Any single pipe is likely to sag some over an 18' span, and sag = wrinkles in a flat banner. You need something in the middle.

If it's opaque, you can do a lot behind it and not be seen. I'd be highly tempted to use standard pipe and drape to build a frame with three or four verticals and attach the banner to the horizontals, or if it's a pocketed banner, poke baling wire through the banner under the top pipe, and wire the banner to the P&D horizontals. Weighting the bases will be important, since single panel walls of P&D are notoriously easy to topple over. Some truss and a couple lifts would be a more secure method, but might be expensive to do six copies of.

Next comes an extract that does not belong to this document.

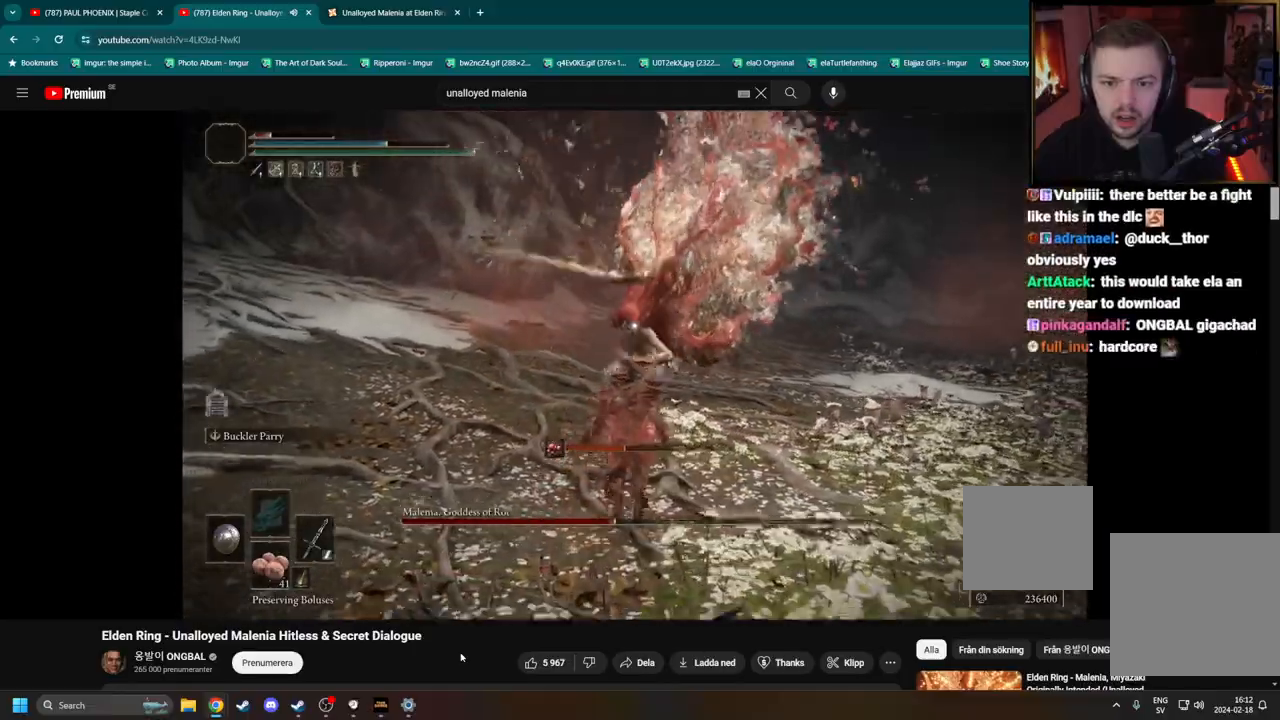
{"dt_ms": 500, "buttons": ["B"], "left_stick": "up", "right_stick": "center", "events": [[83, "L2", "up"], [267, "B", "down"]]}
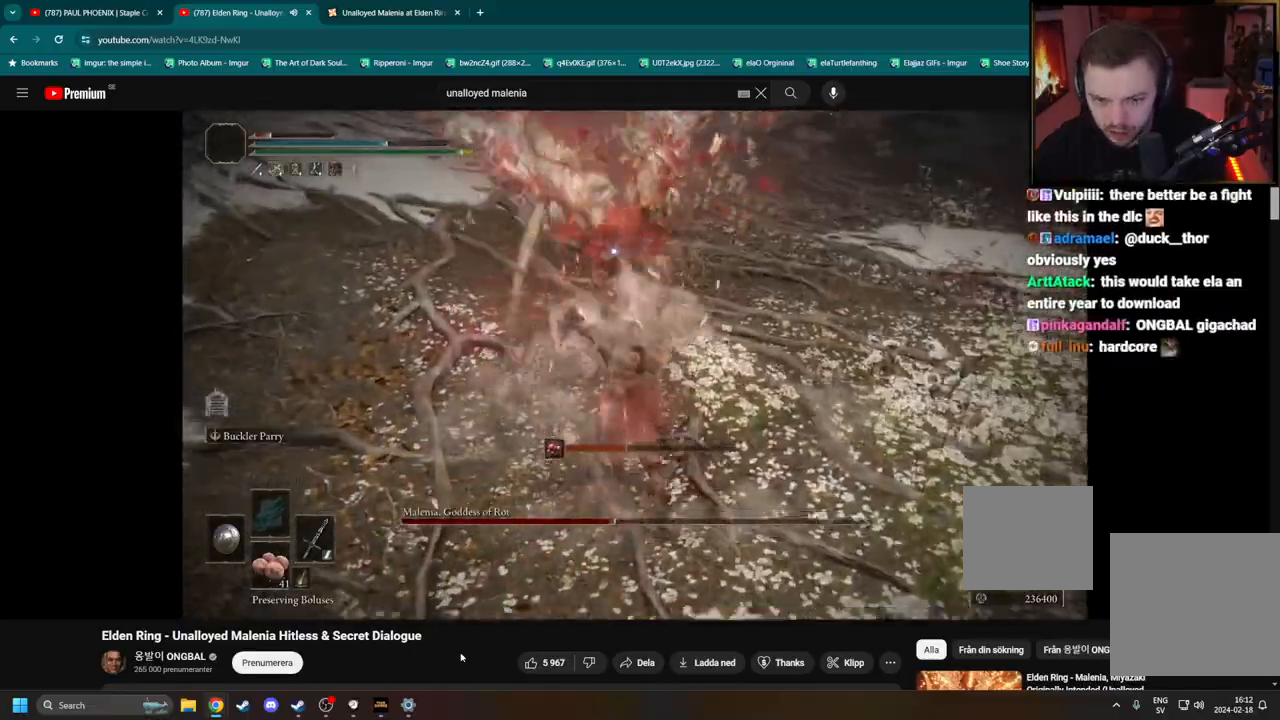
{"dt_ms": 500, "buttons": [], "left_stick": "up", "right_stick": "center", "events": [[500, "B", "up"]]}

Another option, depending on the venue, would be to do a simple goalpost frame, and use baling wire between the top pipe and the room's ceiling structure to correct the sag. However, this will depend on the hotel allowing you to do so, and shifting ceiling tiles might cause more dirt and a worse look than ground support methods, plus the wire could end up taking the full weight of the pipe if something improbable happened to the verticals.

I've sometimes done banners with hard cover flats, jacked and braced as usual, then stapling the banner to the flats, although keeping the banner smooth and flat can be a pain.


----------



## MPowers (Jun 17, 2010)

Consider lightweight truss. You can easily span 30' with no sag. Lightest is probably 1" tube x 12" triangular truss. Just a thought.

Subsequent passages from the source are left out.